CONSIGNES DE TRAVAIL:
1) Reprenez l'extrait du passage fourni allant de « Une noisette, un » jusqu'à « pays de l’Amnésie. » en substituant « perfides » à « sournoises ».
2) Selon le passage fourni, quel est le prénom de la mère du journaliste Michel Mompontet ?

PASSAGE FOURNI:
----------------

Une noisette, un livre
L’étrange et drolatique voyage de ma mère en Amnésie
Michel Mompontet
C’est
un regard qui disparait, réapparait, se retrouve, se perd. C’est une mémoire
qui joue à cache-cache, une pensée qui s’évanouit, un geste anodin qu’on
n’arrive pas à comprendre. Puis soudain, le sourire revient, les souvenirs se
rapprochent, la conversation illumine ces instants rassemblés… jusqu’à la
prochaine absence… C’est une altération qui est au départ invisible, comme
toutes ces maladies sournoises, qui franchissent des portes au hasard, qui,
parfois, arrivent à passer par une infime ouverture de fenêtre et s’installe
dans le corps, parasite l’esprit, fait basculer dans l’incertitude le plus
vaillant et réactif des êtres humains. C’est l’Alzheimer et ses dérivés qui gouvernent
sans pitié le pays de l’Amnésie.
Qui
n’a pas été en contact avec une personne souffrant de cette pathologie ?
Mais quand il s’agit d’un très proche, c’est une déchirure que de le voir
s’éloigner peu à peu du monde du vivant.
C’est
ce qu’a vécu le journaliste Michel Mompontet avec sa chère maman Geneviève, et,
il a choisi de raconter les derniers mois passés avec elle, elle qui venait de
recevoir dans ses doigts, dans son cerveau, un billet aller simple dans cette
contrée de la cécité psychique progressive.

----------------

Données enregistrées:
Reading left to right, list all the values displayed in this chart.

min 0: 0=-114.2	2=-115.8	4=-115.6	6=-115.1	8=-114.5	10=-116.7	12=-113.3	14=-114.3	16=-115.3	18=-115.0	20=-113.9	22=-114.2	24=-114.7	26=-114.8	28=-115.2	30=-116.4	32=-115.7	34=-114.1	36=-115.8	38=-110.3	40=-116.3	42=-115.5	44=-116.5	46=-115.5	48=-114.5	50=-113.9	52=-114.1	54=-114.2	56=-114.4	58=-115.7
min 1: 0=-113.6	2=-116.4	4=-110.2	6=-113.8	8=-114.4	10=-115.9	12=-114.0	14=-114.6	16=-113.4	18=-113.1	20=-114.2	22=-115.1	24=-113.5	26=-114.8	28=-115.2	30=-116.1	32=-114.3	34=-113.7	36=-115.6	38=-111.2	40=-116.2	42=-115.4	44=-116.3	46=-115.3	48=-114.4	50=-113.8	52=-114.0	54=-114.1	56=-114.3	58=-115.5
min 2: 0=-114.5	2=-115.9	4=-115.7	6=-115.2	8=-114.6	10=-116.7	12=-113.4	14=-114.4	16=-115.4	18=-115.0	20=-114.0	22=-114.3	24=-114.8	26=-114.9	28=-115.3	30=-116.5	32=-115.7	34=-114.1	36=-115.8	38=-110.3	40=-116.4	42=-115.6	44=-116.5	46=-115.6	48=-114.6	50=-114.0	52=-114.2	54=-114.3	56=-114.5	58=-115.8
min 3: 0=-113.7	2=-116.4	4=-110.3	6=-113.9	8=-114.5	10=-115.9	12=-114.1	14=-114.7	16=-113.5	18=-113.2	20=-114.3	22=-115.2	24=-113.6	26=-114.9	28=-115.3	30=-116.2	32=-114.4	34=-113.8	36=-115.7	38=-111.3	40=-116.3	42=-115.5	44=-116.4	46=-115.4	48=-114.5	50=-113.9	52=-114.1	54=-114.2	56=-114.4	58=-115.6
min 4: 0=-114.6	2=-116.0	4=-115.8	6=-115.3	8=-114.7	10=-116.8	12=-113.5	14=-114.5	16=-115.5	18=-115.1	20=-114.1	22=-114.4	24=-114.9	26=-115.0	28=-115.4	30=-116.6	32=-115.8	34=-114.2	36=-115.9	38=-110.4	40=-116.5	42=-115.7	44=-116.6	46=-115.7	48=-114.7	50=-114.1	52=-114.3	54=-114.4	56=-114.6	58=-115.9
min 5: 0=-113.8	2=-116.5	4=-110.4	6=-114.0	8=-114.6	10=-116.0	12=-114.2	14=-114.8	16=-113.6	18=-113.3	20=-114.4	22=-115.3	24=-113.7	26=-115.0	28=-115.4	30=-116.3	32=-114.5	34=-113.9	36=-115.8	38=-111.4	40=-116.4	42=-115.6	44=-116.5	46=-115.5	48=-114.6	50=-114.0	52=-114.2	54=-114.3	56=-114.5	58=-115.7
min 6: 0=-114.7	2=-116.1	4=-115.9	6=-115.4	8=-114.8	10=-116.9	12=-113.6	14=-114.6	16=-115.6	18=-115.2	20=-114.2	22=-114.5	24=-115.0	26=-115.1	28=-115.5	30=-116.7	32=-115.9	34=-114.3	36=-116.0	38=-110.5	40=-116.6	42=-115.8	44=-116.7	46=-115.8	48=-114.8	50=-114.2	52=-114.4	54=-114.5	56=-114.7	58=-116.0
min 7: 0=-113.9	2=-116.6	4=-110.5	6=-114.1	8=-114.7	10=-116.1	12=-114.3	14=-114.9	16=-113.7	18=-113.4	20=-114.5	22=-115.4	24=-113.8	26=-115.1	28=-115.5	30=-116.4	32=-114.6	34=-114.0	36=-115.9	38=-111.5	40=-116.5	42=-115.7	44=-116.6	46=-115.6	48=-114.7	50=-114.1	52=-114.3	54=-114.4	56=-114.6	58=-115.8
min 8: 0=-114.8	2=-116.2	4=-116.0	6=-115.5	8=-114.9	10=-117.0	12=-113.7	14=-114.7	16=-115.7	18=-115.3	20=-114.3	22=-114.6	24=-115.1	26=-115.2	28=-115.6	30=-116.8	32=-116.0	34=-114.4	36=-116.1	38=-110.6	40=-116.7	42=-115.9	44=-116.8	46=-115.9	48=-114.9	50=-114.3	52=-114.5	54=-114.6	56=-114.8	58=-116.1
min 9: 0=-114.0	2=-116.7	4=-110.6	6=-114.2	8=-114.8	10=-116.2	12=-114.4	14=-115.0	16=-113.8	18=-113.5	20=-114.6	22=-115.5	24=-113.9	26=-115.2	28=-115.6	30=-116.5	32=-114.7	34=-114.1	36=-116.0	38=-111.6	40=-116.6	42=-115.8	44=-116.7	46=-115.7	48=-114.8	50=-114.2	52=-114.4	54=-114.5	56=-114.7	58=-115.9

----------------

EXERCICE CORRIGÉ:
1)
Une noisette, un livre
L’étrange et drolatique voyage de ma mère en Amnésie
Michel Mompontet
C’est
un regard qui disparait, réapparait, se retrouve, se perd. C’est une mémoire
qui joue à cache-cache, une pensée qui s’évanouit, un geste anodin qu’on
n’arrive pas à comprendre. Puis soudain, le sourire revient, les souvenirs se
rapprochent, la conversation illumine ces instants rassemblés… jusqu’à la
prochaine absence… C’est une altération qui est au départ invisible, comme
toutes ces maladies perfides, qui franchissent des portes au hasard, qui,
parfois, arrivent à passer par une infime ouverture de fenêtre et s’installe
dans le corps, parasite l’esprit, fait basculer dans l’incertitude le plus
vaillant et réactif des êtres humains. C’est l’Alzheimer et ses dérivés qui gouvernent
sans pitié le pays de l’Amnésie.

2) Elle s'appelle Geneviève.